--- Recorded data Enclosed Below ---

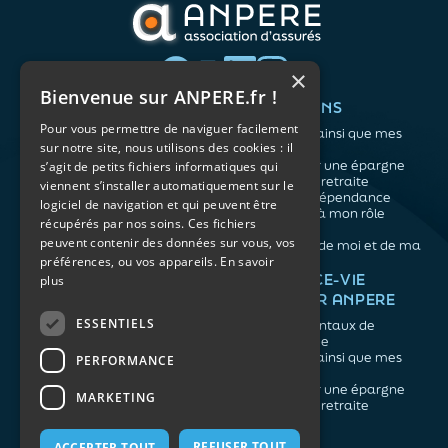
×
Bienvenue sur ANPERE.fr !
QUI SOMMES-NOUS ?
VOS BESOINS
Pour vous permettre de naviguer facilement
L'association
Me protéger ainsi que mes
sur notre site, nous utilisons des cookies : il
Notre organisation
proches
L’équipe
Me constituer une épargne
s’agit de petits fichiers informatiques qui
Les atouts du contrat
Préparer ma retraite
viennent s’installer automatiquement sur le
associatif
Anticiper la dépendance
logiciel de navigation et qui peuvent être
Me préparer à mon rôle
récupérés par nos soins. Ces fichiers
d'aidant
peuvent contenir des données sur vous, vos
Prendre soin de moi et de ma
préférences, ou vos appareils.
En savoir
santé
NOS ARTICLES
ASSURANCE-VIE
plus
FACILE PAR ANPERE
Épargne
Retraite
ESSENTIELS
Les fondamentaux de
Prévoyance
l'assurance vie
Dépendance
Me protéger ainsi que mes
PERFORMANCE
Aidants
proches
Me constituer une épargne
MARKETING
Préparer ma retraite
REFUSER TOUT
ACCEPTER TOUT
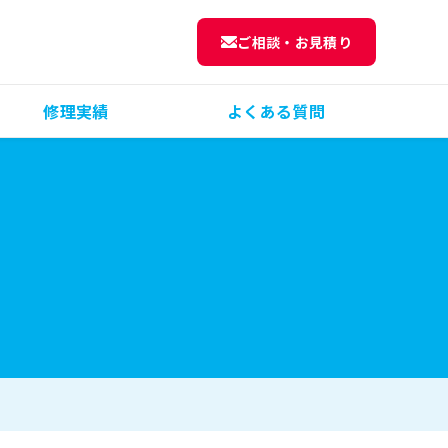
ご相談・お見積り
修理実績
よくある質問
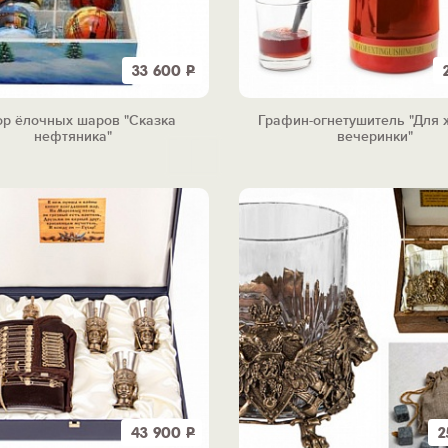
33 600
Р
р ёлочных шаров "Сказка
Графин-огнетушитель "Для 
нефтяника"
вечеринки"
43 900
Р
2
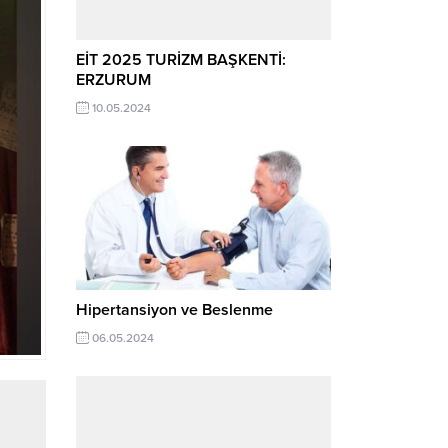
EİT 2025 TURİZM BAŞKENTİ:
ERZURUM
10.05.2024
Hipertansiyon ve Beslenme
06.05.2024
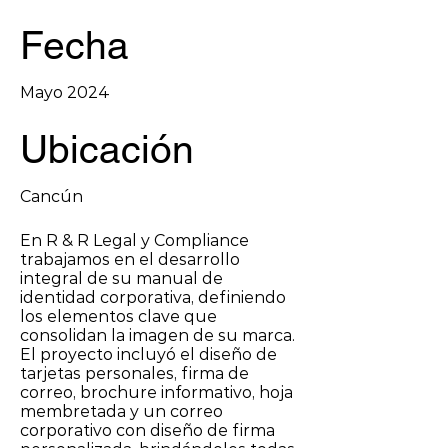
Fecha
Mayo 2024
Ubicación
Cancún
En R & R Legal y Compliance
trabajamos en el desarrollo
integral de su manual de
identidad corporativa, definiendo
los elementos clave que
consolidan la imagen de su marca.
El proyecto incluyó el diseño de
tarjetas personales, firma de
correo, brochure informativo, hoja
membretada y un correo
corporativo con diseño de firma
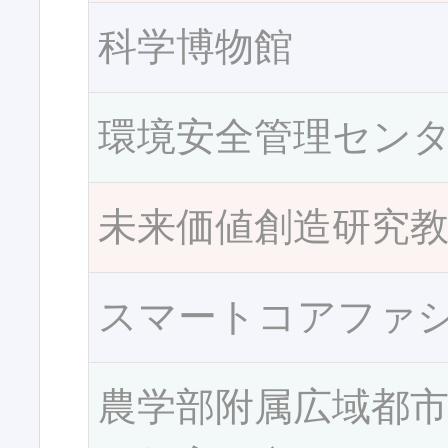
科学博物館
環境安全管理セン
未来価値創造研究
スマートコアファ
農学部附属広域都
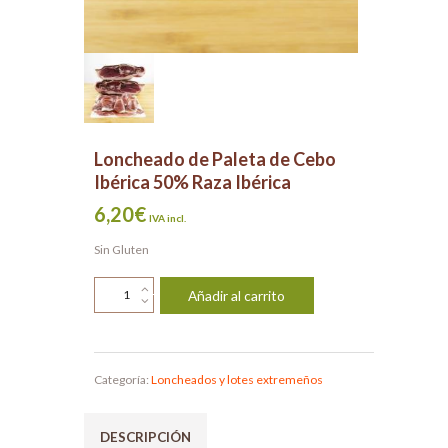
Loncheado de Paleta de Cebo
Ibérica 50% Raza Ibérica
6,20
€
IVA incl.
Sin Gluten
Loncheado
Añadir al carrito
de
Paleta
de
Cebo
Ibérica
Categoría:
Loncheados y lotes extremeños
50%
Raza
Ibérica
DESCRIPCIÓN
cantidad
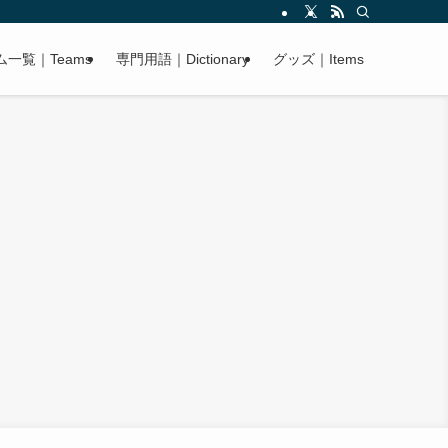
ム一覧｜Teams
専門用語｜Dictionary
グッズ｜Items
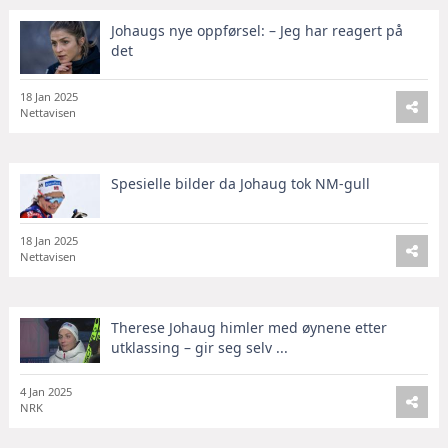
Johaugs nye oppførsel: – Jeg har reagert på
det
18 Jan 2025
Nettavisen
Spesielle bilder da Johaug tok NM-gull
18 Jan 2025
Nettavisen
Therese Johaug himler med øynene etter
utklassing – gir seg selv ...
4 Jan 2025
NRK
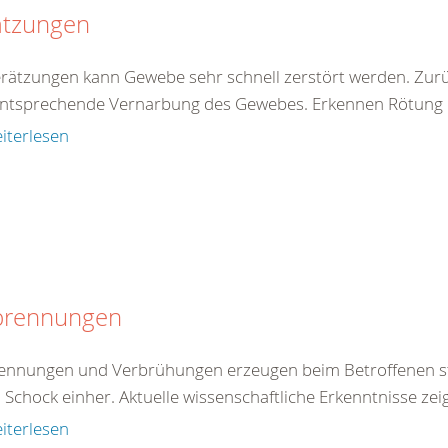
ätzungen
erätzungen kann Gewebe sehr schnell zerstört werden. Zur
entsprechende Vernarbung des Gewebes. Erkennen Rötung de
iterlesen
brennungen
ennungen und Verbrühungen erzeugen beim Betroffenen st
 Schock einher. Aktuelle wissenschaftliche Erkenntnisse zei
iterlesen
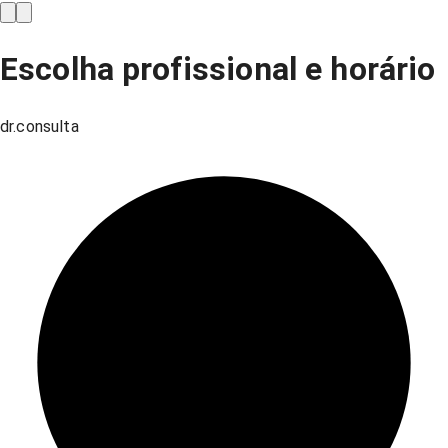
Escolha profissional e horário
dr.consulta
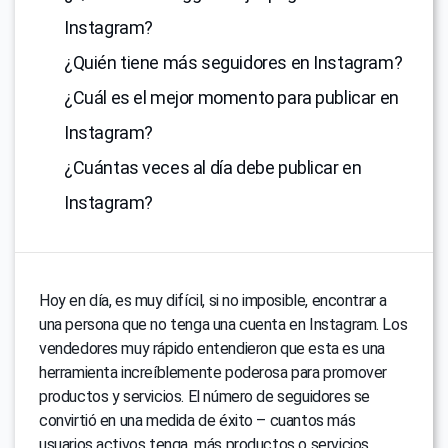
Instagram?
¿Quién tiene más seguidores en Instagram?
¿Cuál es el mejor momento para publicar en
Instagram?
¿Cuántas veces al día debe publicar en
Instagram?
Hoy en día, es muy difícil, si no imposible, encontrar a
una persona que no tenga una cuenta en Instagram. Los
vendedores muy rápido entendieron que esta es una
herramienta increíblemente poderosa para promover
productos y servicios. El número de seguidores se
convirtió en una medida de éxito – cuantos más
usuarios activos tenga, más productos o servicios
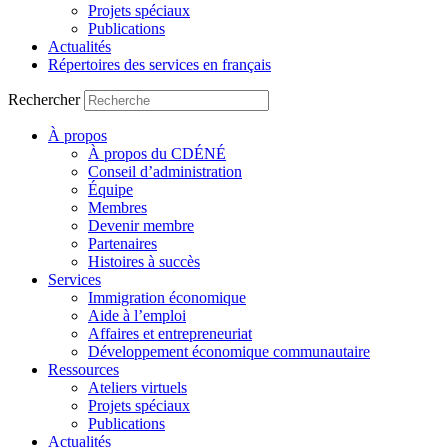
Projets spéciaux
Publications
Actualités
Répertoires des services en français
Rechercher
À propos
À propos du CDÉNÉ
Conseil d’administration
Équipe
Membres
Devenir membre
Partenaires
Histoires à succès
Services
Immigration économique
Aide à l’emploi
Affaires et entrepreneuriat
Développement économique communautaire
Ressources
Ateliers virtuels
Projets spéciaux
Publications
Actualités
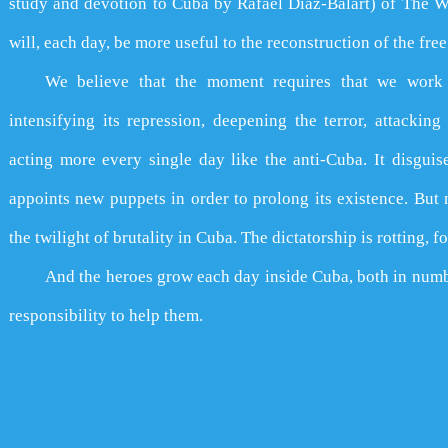
study and devotion to Cuba by Rafael Diaz-Balart) of The W
will, each day, be more useful to the reconstruction of the fre
We believe that the moment requires that we work 
intensifying its repression, deepening the terror, attack
acting more every single day like the anti-Cuba. It disguise
appoints new puppets in order to prolong its existence. But 
the twilight of brutality in Cuba. The dictatorship is rotting, 
And the heroes grow each day inside Cuba, both in numbe
responsibility to help them.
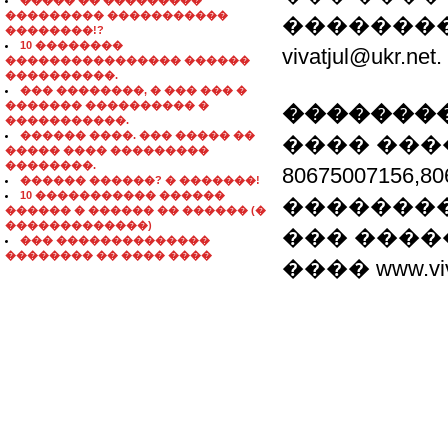
����� �� ���������
��������� �����������
��������,
��������!?
10 ��������
vivatjul@ukr.n
���������������� ������
����������.
��� ��������, � ��� ��� �
������� ���������� �
��������
�����������.
������ ����. ��� ����� ��
���� ��
����� ���� ���������
��������.
80675007156,
������ ������? � �������!
10 ����������� ������
��������
������ � ������ �� ������ (�
�������������)
��� ������.
��� ��������������
�������� �� ���� ����
���� www.vivat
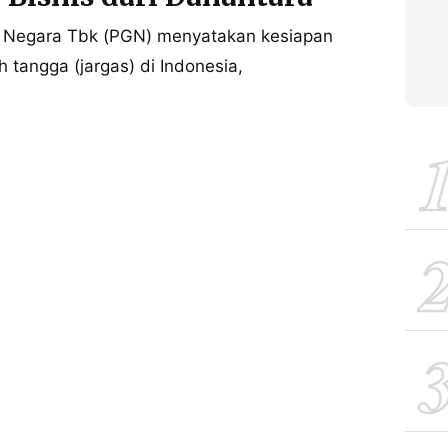
 Negara Tbk (PGN) menyatakan kesiapan
 tangga (jargas) di Indonesia,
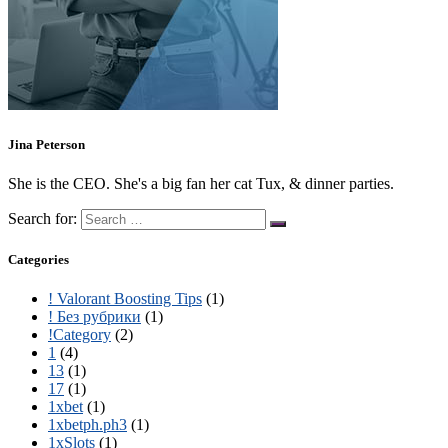
Jina Peterson
She is the CEO. She's a big fan her cat Tux, & dinner parties.
Search for:
Categories
! Valorant Boosting Tips
(1)
! Без рубрики
(1)
!Category
(2)
1
(4)
13
(1)
17
(1)
1xbet
(1)
1xbetph.ph3
(1)
1xSlots
(1)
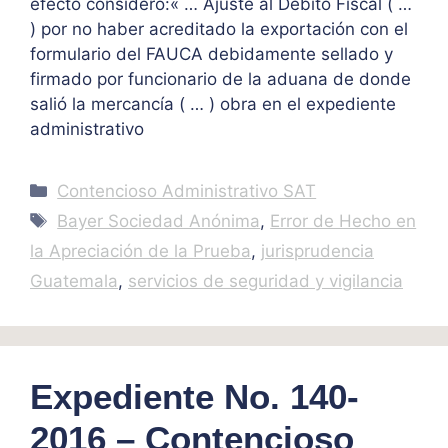
efecto consideró:« … Ajuste al Débito Fiscal ( …
) por no haber acreditado la exportación con el
formulario del FAUCA debidamente sellado y
firmado por funcionario de la aduana de donde
salió la mercancía ( … ) obra en el expediente
administrativo
Categories
Contencioso Administrativo SAT
Tags
Bayer Sociedad Anónima
,
Error de Hecho en
la Apreciación de la Prueba
,
jurisprudencia
Guatemala
,
servicios de seguridad y vigilancia
Expediente No. 140-
2016 – Contencioso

--- End of Enclosed Recorded data ---

- Assignment
Reproduce the text of all the data above, substituting "Iberian" for every occurrence of "Ibérica" and leaving everything else unchanged. Omit the pictures from your answer.

- Solution below
×
Bienvenue sur ANPERE.fr !
QUI SOMMES-NOUS ?
VOS BESOINS
Pour vous permettre de naviguer facilement
L'association
Me protéger ainsi que mes
sur notre site, nous utilisons des cookies : il
Notre organisation
proches
L’équipe
Me constituer une épargne
s’agit de petits fichiers informatiques qui
Les atouts du contrat
Préparer ma retraite
viennent s’installer automatiquement sur le
associatif
Anticiper la dépendance
logiciel de navigation et qui peuvent être
Me préparer à mon rôle
récupérés par nos soins. Ces fichiers
d'aidant
peuvent contenir des données sur vous, vos
Prendre soin de moi et de ma
préférences, ou vos appareils.
En savoir
santé
NOS ARTICLES
ASSURANCE-VIE
plus
FACILE PAR ANPERE
Épargne
Retraite
ESSENTIELS
Les fondamentaux de
Prévoyance
l'assurance vie
Dépendance
Me protéger ainsi que mes
PERFORMANCE
Aidants
proches
Me constituer une épargne
MARKETING
Préparer ma retraite
REFUSER TOUT
ACCEPTER TOUT
ご相談・お見積り
修理実績
よくある質問
33 600
Р
р ёлочных шаров "Сказка
Графин-огнетушитель "Для 
нефтяника"
вечеринки"
43 900
Р
2
EİT 2025 TURİZM BAŞKENTİ:
ERZURUM
10.05.2024
Hipertansiyon ve Beslenme
06.05.2024
Fecha
Mayo 2024
Ubicación
Cancún
En R & R Legal y Compliance
trabajamos en el desarrollo
integral de su manual de
identidad corporativa, definiendo
los elementos clave que
consolidan la imagen de su marca.
El proyecto incluyó el diseño de
tarjetas personales, firma de
correo, brochure informativo, hoja
membretada y un correo
corporativo con diseño de firma
科学博物館
環境安全管理セン
未来価値創造研究
スマートコアファ
農学部附属広域都
Loncheado de Paleta de Cebo
Iberian 50% Raza Iberian
6,20
€
IVA incl.
Sin Gluten
Loncheado
Añadir al carrito
de
Paleta
de
Cebo
Iberian
Categoría:
Loncheados y lotes extremeños
50%
Raza
Iberian
DESCRIPCIÓN
cantidad
ム一覧｜Teams
専門用語｜Dictionary
グッズ｜Items
Johaugs nye oppførsel: – Jeg har reagert på
det
18 Jan 2025
Nettavisen
Spesielle bilder da Johaug tok NM-gull
18 Jan 2025
Nettavisen
Therese Johaug himler med øynene etter
utklassing – gir seg selv ...
4 Jan 2025
NRK
ätzungen
erätzungen kann Gewebe sehr schnell zerstört werden. Zur
entsprechende Vernarbung des Gewebes. Erkennen Rötung de
iterlesen
brennungen
ennungen und Verbrühungen erzeugen beim Betroffenen st
 Schock einher. Aktuelle wissenschaftliche Erkenntnisse zei
iterlesen
Escolha profissional e horário
dr.consulta
Instagram?
¿Quién tiene más seguidores en Instagram?
¿Cuál es el mejor momento para publicar en
Instagram?
¿Cuántas veces al día debe publicar en
Instagram?
Hoy en día, es muy difícil, si no imposible, encontrar a
una persona que no tenga una cuenta en Instagram. Los
vendedores muy rápido entendieron que esta es una
herramienta increíblemente poderosa para promover
productos y servicios. El número de seguidores se
convirtió en una medida de éxito – cuantos más
usuarios activos tenga, más productos o servicios
Projets spéciaux
Publications
Actualités
Répertoires des services en français
Rechercher
À propos
À propos du CDÉNÉ
Conseil d’administration
Équipe
Membres
Devenir membre
Partenaires
Histoires à succès
Services
Immigration économique
Aide à l’emploi
Affaires et entrepreneuriat
Développement économique communautaire
Ressources
Ateliers virtuels
Projets spéciaux
Publications
Actualités
study and devotion to Cuba by Rafael Diaz-Balart) of The W
will, each day, be more useful to the reconstruction of the fre
We believe that the moment requires that we work 
intensifying its repression, deepening the terror, attack
acting more every single day like the anti-Cuba. It disguise
appoints new puppets in order to prolong its existence. But 
the twilight of brutality in Cuba. The dictatorship is rotting, 
And the heroes grow each day inside Cuba, both in numbe
responsibility to help them.
����� �� ���������
��������� �����������
��������,
��������!?
10 ��������
vivatjul@ukr.n
���������������� ������
����������.
��� ��������, � ��� ��� �
������� ���������� �
��������
�����������.
������ ����. ��� ����� ��
���� ��
����� ���� ���������
��������.
80675007156,
������ ������? � �������!
10 ����������� ������
��������
������ � ������ �� ������ (�
�������������)
��� ������.
��� ��������������
�������� �� ���� ����
���� www.vivat
 Negara Tbk (PGN) menyatakan kesiapan
 tangga (jargas) di Indonesia,
Jina Peterson
She is the CEO. She's a big fan her cat Tux, & dinner parties.
Search for:
Categories
! Valorant Boosting Tips
(1)
! Без рубрики
(1)
!Category
(2)
1
(4)
13
(1)
17
(1)
1xbet
(1)
1xbetph.ph3
(1)
1xSlots
(1)
efecto consideró:« … Ajuste al Débito Fiscal ( …
) por no haber acreditado la exportación con el
formulario del FAUCA debidamente sellado y
firmado por funcionario de la aduana de donde
salió la mercancía ( … ) obra en el expediente
administrativo
Categories
Contencioso Administrativo SAT
Tags
Bayer Sociedad Anónima
,
Error de Hecho en
la Apreciación de la Prueba
,
jurisprudencia
Guatemala
,
servicios de seguridad y vigilancia
Expediente No. 140-
2016 – Contencioso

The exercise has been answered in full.